DATASET RECORDS Start Marker
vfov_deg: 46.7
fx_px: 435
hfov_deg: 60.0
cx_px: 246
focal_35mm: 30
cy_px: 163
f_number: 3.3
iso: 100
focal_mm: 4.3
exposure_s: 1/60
DATASET RECORDS End Marker
DATASET RECORDS Start Marker
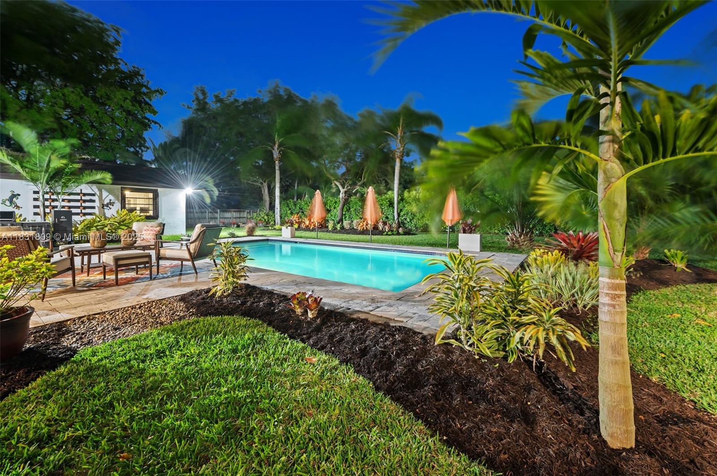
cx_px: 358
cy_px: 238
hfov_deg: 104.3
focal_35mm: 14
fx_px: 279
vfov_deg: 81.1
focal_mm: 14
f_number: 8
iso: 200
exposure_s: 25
DATASET RECORDS End Marker
DATASET RECORDS Start Marker
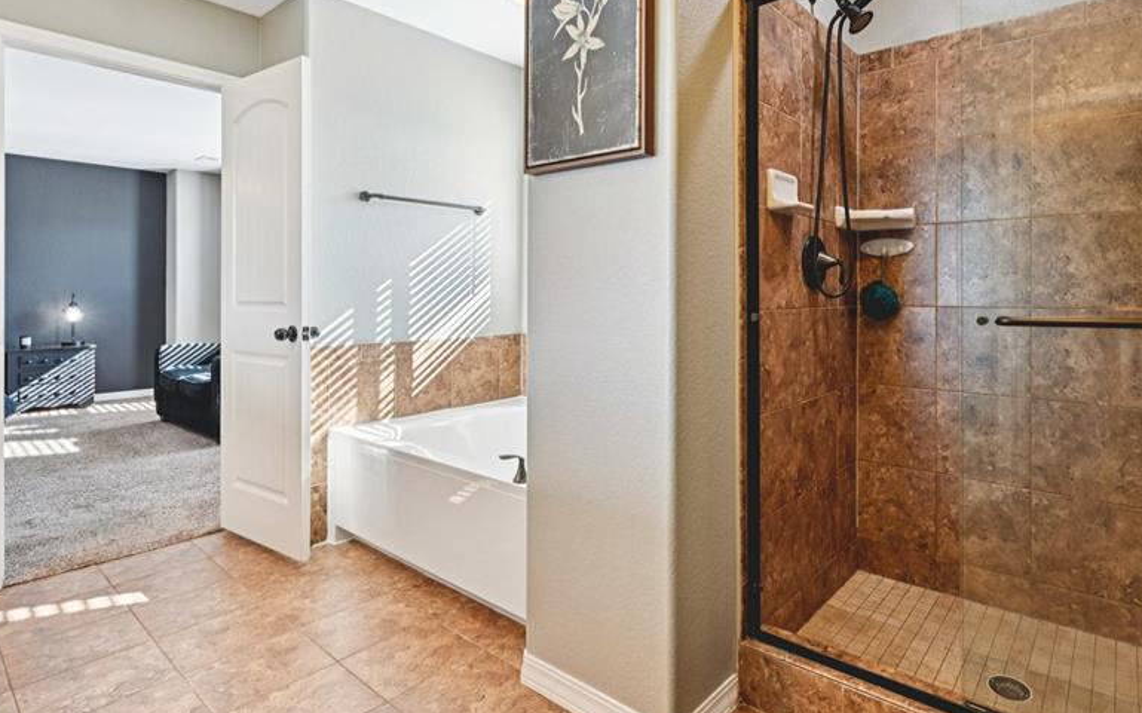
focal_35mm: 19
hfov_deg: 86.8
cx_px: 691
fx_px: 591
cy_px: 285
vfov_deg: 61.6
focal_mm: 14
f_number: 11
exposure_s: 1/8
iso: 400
DATASET RECORDS End Marker
• _EXERCISE INSTRUCTIONS_: Taking the entries above, write out exactly the lines starting with the line containing "hfov_deg: 60.0" and going on through the line containing "exposure_s: 1/60", both included, and nothing else.

• _ANSWER AREA_:
hfov_deg: 60.0
cx_px: 246
focal_35mm: 30
cy_px: 163
f_number: 3.3
iso: 100
focal_mm: 4.3
exposure_s: 1/60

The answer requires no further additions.